From the beginning of Kennedy’s time in politics, he believed in a raft of liberal policies, with civil rights tacked on as part of the package. In a campaign speech in West Virginia in April 1960, Kennedy excoriated his opponent for neglecting the needy: “Mr. [Richard] Nixon leads the same party that voted 90 percent against the Social Security in the mid-Thirties and voted 90 per cent against the medical care for the aged tied to social security in 1960. Anybody who wants that kind of progress, anybody who wants that kind of prosperity, anybody who wants a party that is against housing, minimum wage, social security, equal opportunity, civil rights --” (Kennedy, “Glenwood”). Kennedy trailed off sarcastically at the end to impute his view that a social safety net was vital to America’s economic health. Kennedy’s legislative record in Congress echoed his belief in fair housing and government entitlements, if not the civil rights bills of 1957-58 (Dallek 215-8). As early as 1949, the year of a landmark housing bill that would pave the way for his own Housing Act of 1961, Kennedy spoke against Congress’ foot-dragging in implementing Truman’s Fair Deal slate of social welfare programs (Kennedy, “Greensburg”). And, just before the 1961 housing act, Kennedy celebrated the Minimum Wage Act, which represented the first increase since FDR’s presidency (Kennedy, “Minimum”). From early on, Kennedy believed in the power of government to improve the lives of ordinary people, even if civil rights was only a slim plank in that platform.
Despite not becoming as supportive as he could have been in the Freedom Riders’ actions in the spring of 1961 (Dallek 383; Giglio 178-83), Kennedy did take some steps toward civil rights early in his presidency. During the same first half of in 1961 in which he signed the housing and minimum wage acts, he also lobbied intensely for Robert Weaver, an African-American civil rights advocate, to be head of a new proposed Cabinet department, the Department of Urban Affairs and Housing (Giglio 177).
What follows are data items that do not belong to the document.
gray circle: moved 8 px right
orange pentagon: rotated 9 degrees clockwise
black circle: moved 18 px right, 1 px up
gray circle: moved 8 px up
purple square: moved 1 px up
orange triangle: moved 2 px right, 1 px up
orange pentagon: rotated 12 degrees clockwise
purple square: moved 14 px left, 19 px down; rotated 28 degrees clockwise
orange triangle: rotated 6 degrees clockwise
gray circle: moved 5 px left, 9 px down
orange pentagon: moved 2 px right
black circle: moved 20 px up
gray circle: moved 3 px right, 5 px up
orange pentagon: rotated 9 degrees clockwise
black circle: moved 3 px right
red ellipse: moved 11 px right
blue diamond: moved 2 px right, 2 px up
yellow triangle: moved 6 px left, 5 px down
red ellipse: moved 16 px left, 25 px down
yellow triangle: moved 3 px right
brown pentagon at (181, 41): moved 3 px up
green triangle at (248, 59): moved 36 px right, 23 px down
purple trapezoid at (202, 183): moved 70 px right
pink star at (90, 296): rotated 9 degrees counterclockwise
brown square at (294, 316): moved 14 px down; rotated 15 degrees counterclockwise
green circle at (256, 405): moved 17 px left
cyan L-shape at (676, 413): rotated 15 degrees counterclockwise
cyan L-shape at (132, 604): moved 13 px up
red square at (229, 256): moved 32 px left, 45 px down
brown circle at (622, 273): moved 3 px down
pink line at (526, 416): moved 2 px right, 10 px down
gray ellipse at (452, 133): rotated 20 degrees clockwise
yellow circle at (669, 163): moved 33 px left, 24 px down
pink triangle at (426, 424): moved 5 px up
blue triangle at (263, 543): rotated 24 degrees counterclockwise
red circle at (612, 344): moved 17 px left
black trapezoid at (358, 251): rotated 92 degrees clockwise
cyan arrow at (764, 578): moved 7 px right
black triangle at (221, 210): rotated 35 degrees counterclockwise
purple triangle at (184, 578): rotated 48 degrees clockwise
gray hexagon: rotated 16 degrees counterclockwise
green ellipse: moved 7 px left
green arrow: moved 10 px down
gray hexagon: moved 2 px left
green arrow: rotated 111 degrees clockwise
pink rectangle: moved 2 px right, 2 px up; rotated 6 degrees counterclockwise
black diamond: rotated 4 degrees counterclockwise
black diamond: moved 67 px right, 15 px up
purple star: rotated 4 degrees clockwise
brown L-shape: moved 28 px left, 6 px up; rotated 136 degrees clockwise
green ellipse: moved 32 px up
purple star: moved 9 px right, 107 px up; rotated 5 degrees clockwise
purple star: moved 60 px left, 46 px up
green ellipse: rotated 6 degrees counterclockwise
In an ultimately unsuccessful appeal to the leaders of both houses of Congress, Kennedy argued for the “necessary leadership” to oversee these important topics (Kennedy, Letter). As he had understood during the 1960 campaign, when he asked Harris Wofford in August, “Now in five minutes, tick off the ten things a President ought to do to clean up this…civil rights mess” (Dallek 291), he saw the need for African-Americans to assume prominent positions in his administration.
Kennedy referred over and over again to the “dignity” of human beings in his speeches (Kennedy, “Greensburg”; “Glenwood”), and the civil rights bill he promised in 1963 was the culmination of that thinking. By the time the March on Washington happened in August, and beforehand with his notable June speech on civil rights, Kennedy explicitly linked his liberal economic policies to civil rights, one not possible without the other: “This Nation can afford to achieve the goals of a full employment policy--it cannot afford to permit the potential skills and educational capacity of its citizens to be unrealized” (Kennedy, “Statement”). Helped by a liberal social outlook, Kennedy had come to accept that every citizen, regardless of color, needed equal opportunity in order for the entire nation to thrive.